>> START Records for the exercise
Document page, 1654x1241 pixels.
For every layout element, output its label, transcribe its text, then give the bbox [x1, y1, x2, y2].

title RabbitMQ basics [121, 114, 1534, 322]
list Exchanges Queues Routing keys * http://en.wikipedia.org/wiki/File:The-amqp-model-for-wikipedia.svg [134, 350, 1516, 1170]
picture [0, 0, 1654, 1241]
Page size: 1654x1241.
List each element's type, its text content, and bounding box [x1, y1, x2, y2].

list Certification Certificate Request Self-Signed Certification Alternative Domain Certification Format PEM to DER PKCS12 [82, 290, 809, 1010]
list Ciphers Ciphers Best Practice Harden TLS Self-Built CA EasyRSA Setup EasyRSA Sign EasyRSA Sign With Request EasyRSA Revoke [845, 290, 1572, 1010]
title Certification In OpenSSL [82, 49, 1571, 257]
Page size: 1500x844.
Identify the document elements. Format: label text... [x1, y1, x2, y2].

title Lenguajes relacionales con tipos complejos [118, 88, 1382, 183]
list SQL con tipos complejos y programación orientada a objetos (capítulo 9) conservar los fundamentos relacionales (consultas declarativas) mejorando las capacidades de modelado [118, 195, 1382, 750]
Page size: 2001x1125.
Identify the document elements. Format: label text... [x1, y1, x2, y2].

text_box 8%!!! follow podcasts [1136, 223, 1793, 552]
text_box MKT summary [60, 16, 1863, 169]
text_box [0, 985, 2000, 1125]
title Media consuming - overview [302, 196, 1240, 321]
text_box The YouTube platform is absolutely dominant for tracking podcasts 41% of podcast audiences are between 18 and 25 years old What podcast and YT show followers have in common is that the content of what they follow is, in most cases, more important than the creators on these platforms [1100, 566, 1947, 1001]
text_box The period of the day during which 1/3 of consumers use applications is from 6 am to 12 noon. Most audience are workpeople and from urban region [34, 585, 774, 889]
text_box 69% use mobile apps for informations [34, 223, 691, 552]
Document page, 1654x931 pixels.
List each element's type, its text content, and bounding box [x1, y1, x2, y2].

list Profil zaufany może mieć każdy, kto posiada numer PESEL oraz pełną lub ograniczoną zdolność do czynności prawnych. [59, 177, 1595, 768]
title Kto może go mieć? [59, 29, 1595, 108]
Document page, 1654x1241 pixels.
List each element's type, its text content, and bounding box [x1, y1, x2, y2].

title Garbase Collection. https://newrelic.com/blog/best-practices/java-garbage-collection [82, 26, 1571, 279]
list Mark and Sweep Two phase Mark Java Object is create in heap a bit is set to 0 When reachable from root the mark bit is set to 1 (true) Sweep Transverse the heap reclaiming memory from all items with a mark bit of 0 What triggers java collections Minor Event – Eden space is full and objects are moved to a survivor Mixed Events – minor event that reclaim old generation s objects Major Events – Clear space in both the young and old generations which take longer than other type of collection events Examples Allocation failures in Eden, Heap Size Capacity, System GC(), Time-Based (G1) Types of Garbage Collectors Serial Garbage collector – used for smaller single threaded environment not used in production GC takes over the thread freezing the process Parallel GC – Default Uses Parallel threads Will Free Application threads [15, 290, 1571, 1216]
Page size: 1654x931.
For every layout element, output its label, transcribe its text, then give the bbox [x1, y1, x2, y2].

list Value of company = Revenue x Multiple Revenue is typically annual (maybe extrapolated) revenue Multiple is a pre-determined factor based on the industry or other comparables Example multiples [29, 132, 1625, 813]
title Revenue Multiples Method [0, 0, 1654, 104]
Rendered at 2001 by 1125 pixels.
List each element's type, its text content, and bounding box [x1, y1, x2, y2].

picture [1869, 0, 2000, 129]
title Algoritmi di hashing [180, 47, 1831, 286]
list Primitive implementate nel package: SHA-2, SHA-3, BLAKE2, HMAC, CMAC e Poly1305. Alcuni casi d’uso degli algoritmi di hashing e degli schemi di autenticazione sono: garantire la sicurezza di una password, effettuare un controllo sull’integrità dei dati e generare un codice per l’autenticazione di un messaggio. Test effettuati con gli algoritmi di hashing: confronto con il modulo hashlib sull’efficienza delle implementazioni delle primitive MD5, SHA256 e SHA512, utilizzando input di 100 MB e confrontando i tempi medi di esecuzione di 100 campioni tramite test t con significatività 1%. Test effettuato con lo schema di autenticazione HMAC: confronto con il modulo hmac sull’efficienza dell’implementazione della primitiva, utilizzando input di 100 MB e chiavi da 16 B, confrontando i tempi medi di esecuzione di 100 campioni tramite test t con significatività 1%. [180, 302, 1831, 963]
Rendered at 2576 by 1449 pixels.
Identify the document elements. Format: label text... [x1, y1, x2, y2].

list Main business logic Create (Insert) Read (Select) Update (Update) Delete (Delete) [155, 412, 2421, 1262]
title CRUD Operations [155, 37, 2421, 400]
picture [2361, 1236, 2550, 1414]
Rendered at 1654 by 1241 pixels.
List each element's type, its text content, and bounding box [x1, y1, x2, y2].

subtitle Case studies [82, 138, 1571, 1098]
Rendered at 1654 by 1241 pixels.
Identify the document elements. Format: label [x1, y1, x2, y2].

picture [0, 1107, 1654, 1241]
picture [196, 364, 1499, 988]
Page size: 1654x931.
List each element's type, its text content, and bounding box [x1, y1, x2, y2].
>> END Records for the exercise
Repeat the lines of the records word for word, starting at the line containing "Rendered at 2001 by 1125 pixels." and ending at the line containing "title Algoritmi di".

Rendered at 2001 by 1125 pixels.
List each element's type, its text content, and bounding box [x1, y1, x2, y2].

picture [1869, 0, 2000, 129]
title Algoritmi di hashing [180, 47, 1831, 286]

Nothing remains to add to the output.